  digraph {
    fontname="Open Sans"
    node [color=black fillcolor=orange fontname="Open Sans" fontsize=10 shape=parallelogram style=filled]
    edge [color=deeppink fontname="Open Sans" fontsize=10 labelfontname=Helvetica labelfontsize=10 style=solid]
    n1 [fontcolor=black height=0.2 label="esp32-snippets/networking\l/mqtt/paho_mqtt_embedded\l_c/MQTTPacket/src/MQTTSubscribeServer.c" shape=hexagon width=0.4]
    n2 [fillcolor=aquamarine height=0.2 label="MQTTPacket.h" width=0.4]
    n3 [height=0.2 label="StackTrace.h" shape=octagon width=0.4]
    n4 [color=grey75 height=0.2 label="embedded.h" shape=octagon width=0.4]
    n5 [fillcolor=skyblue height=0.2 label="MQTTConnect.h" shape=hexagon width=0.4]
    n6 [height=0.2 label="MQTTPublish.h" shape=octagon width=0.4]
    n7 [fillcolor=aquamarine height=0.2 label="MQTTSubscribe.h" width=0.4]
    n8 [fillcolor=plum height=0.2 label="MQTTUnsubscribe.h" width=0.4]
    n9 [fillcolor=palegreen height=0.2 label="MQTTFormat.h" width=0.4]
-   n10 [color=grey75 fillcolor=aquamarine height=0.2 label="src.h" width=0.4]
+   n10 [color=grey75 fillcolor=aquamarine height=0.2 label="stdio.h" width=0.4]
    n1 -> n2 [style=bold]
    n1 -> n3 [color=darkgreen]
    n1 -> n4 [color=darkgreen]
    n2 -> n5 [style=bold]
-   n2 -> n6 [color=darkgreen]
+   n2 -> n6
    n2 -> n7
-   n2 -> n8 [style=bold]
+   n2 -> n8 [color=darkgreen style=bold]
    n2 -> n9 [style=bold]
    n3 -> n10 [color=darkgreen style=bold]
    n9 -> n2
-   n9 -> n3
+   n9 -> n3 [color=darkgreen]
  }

··········

▸ Problem details:
Write every line of the data above as a JSON list of strings, one string per line, leaving out blank lines.

▸ Reply:
[
  "  digraph {",
  "    fontname=\"Open Sans\"",
  "    node [color=black fillcolor=orange fontname=\"Open Sans\" fontsize=10 shape=parallelogram style=filled]",
  "    edge [color=deeppink fontname=\"Open Sans\" fontsize=10 labelfontname=Helvetica labelfontsize=10 style=solid]",
  "    n1 [fontcolor=black height=0.2 label=\"esp32-snippets/networking\\l/mqtt/paho_mqtt_embedded\\l_c/MQTTPacket/src/MQTTSubscribeServer.c\" shape=hexagon width=0.4]",
  "    n2 [fillcolor=aquamarine height=0.2 label=\"MQTTPacket.h\" width=0.4]",
  "    n3 [height=0.2 label=\"StackTrace.h\" shape=octagon width=0.4]",
  "    n4 [color=grey75 height=0.2 label=\"embedded.h\" shape=octagon width=0.4]",
  "    n5 [fillcolor=skyblue height=0.2 label=\"MQTTConnect.h\" shape=hexagon width=0.4]",
  "    n6 [height=0.2 label=\"MQTTPublish.h\" shape=octagon width=0.4]",
  "    n7 [fillcolor=aquamarine height=0.2 label=\"MQTTSubscribe.h\" width=0.4]",
  "    n8 [fillcolor=plum height=0.2 label=\"MQTTUnsubscribe.h\" width=0.4]",
  "    n9 [fillcolor=palegreen height=0.2 label=\"MQTTFormat.h\" width=0.4]",
  "-   n10 [color=grey75 fillcolor=aquamarine height=0.2 label=\"src.h\" width=0.4]",
  "+   n10 [color=grey75 fillcolor=aquamarine height=0.2 label=\"stdio.h\" width=0.4]",
  "    n1 -> n2 [style=bold]",
  "    n1 -> n3 [color=darkgreen]",
  "    n1 -> n4 [color=darkgreen]",
  "    n2 -> n5 [style=bold]",
  "-   n2 -> n6 [color=darkgreen]",
  "+   n2 -> n6",
  "    n2 -> n7",
  "-   n2 -> n8 [style=bold]",
  "+   n2 -> n8 [color=darkgreen style=bold]",
  "    n2 -> n9 [style=bold]",
  "    n3 -> n10 [color=darkgreen style=bold]",
  "    n9 -> n2",
  "-   n9 -> n3",
  "+   n9 -> n3 [color=darkgreen]",
  "  }"
]